§ **TRECHO FORNECIDO**
SÃO PAULO (Reuters) - Seguindo a linha de “Busca Implacável” (2008, 2012 e 2014), tendo ao centro um pai que faz de tudo para salvar a sua família, “Horas de Desespero”, de John Erick Dowdle, se diferencia por apresentar pessoas que realmente parecem comuns no meio do fogo cruzado, o que cria uma identificação do público com aqueles que estão lutando para sobreviver.

Quase não há refresco na trajetória deles, gerando uma tensão tão grande – e rara, nos dias atuais –, que não dá para relaxar nem quando existe uma pausa na ação. Porém, mesmo tomada pela adrenalina, a plateia com certeza irá se questionar em algum momento sobre a falta de inspiração do roteiro e a prevalência da visão superior e restrita norte-americana.

Após apostar e fracassar em um projeto profissional próprio, o engenheiro Jack Dwyer (Owen Wilson) resolve aceitar uma vaga em uma multinacional e sai dos Estados Unidos com sua mulher Annie (Lake Bell) e suas filhas Lucy e Beeze (Sterling Jerins e Claire Geare) rumo a um país do sudoeste asiático.

No entanto, eles chegam ao local bem quando é deflagrado um golpe de Estado e as ruas são tomadas pelas Forças Armadas, tentando conter uma multidão de rebeldes antiocidentais. A população está revoltada justamente com as ações da empresa de distribuição de água da qual o norte-americano é contratado, tornando ele e sua família alvos a serem caçados pelos golpistas.

Além da trama simplista, o script, repetição da parceria de John Erick com o irmão Drew Dowdle, também sofre com uma construção genérica dos personagens. Ficando só nos protagonistas, Jack e Annie são apenas pais capazes de tudo para salvar suas filhas, mas o vácuo existente na relação conjugal ou no desenvolvimento de suas personalidades prejudica na empatia do público. Por outro lado, a escolha de atores com carreiras estabelecidas na comédia torna sua imagem vulnerável o suficiente para o espectador se preocupar com o destino deles.

Apesar de surpreendente, a presença de Owen Wilson em um filme de ação não é novidade: ele deu vida a um militar acidentado em terras inóspitas em “Atrás das Linhas Inimigas” (2001), por exemplo. Mas aqui a exigência física é menor e o ator consegue sustentar a figura do pai de família, assim como Lake Bell, que já iniciou uma carreira de roteirista e diretora independente com “A Voz de Uma Geração” (2013) e faz o melhor que pode em um papel sem muitos recursos a trabalhar.

§ **REQUISITOS DA TAREFA**
1. Indique se cada afirmação a seguir está de acordo com o trecho fornecido. Responda sim ou não e cite literalmente as palavras do trecho que decidem cada caso: (a) Jack Dwyer é engenheiro. (b) O roteiro foi escrito apenas por John Erick Dowdle. (c) A família parte rumo a um país da América do Sul.
2. Transcreva, sem alterações, a parte do trecho fornecido que vai de "Após apostar e" a "do sudoeste asiático.", com ambos os extremos incluídos.

§ **ITENS LISTADOS**

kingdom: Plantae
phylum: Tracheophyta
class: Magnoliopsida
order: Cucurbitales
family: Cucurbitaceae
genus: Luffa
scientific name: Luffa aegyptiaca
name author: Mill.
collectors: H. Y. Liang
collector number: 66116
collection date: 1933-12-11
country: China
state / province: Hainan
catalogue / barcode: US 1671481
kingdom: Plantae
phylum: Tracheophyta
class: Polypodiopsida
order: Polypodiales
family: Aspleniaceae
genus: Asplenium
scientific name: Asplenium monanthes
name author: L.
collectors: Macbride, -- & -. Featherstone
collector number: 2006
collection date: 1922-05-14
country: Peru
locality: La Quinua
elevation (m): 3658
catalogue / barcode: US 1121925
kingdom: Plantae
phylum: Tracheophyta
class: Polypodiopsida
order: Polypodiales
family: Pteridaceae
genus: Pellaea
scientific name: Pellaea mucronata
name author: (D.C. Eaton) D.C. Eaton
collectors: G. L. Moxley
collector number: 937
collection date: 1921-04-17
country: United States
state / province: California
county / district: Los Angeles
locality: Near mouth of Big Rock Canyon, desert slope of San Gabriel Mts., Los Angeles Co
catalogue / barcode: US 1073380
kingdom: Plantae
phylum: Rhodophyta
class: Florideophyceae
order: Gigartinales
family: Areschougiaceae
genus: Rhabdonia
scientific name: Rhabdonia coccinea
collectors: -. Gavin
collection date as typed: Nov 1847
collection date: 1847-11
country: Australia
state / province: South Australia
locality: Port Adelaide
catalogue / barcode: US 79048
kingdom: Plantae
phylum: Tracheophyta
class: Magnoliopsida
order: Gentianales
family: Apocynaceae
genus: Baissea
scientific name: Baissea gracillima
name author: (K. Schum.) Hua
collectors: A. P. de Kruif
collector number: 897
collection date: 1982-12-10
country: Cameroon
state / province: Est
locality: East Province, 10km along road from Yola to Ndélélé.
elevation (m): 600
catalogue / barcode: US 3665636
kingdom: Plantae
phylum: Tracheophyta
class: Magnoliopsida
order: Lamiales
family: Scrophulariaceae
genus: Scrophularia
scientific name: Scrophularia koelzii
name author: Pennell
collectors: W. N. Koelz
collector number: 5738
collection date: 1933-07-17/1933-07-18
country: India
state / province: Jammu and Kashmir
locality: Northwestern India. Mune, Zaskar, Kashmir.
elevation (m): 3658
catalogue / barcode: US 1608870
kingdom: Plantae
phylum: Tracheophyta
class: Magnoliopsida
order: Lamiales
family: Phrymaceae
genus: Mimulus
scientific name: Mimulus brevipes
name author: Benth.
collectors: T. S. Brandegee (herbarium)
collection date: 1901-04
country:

§ **RESPOSTAS COMPLETAS**
1.
(a) Sim: "o engenheiro Jack Dwyer (Owen Wilson)".
(b) Não: "repetição da parceria de John Erick com o irmão Drew Dowdle".
(c) Não: "rumo a um país do sudoeste asiático".

2.
Após apostar e fracassar em um projeto profissional próprio, o engenheiro Jack Dwyer (Owen Wilson) resolve aceitar uma vaga em uma multinacional e sai dos Estados Unidos com sua mulher Annie (Lake Bell) e suas filhas Lucy e Beeze (Sterling Jerins e Claire Geare) rumo a um país do sudoeste asiático.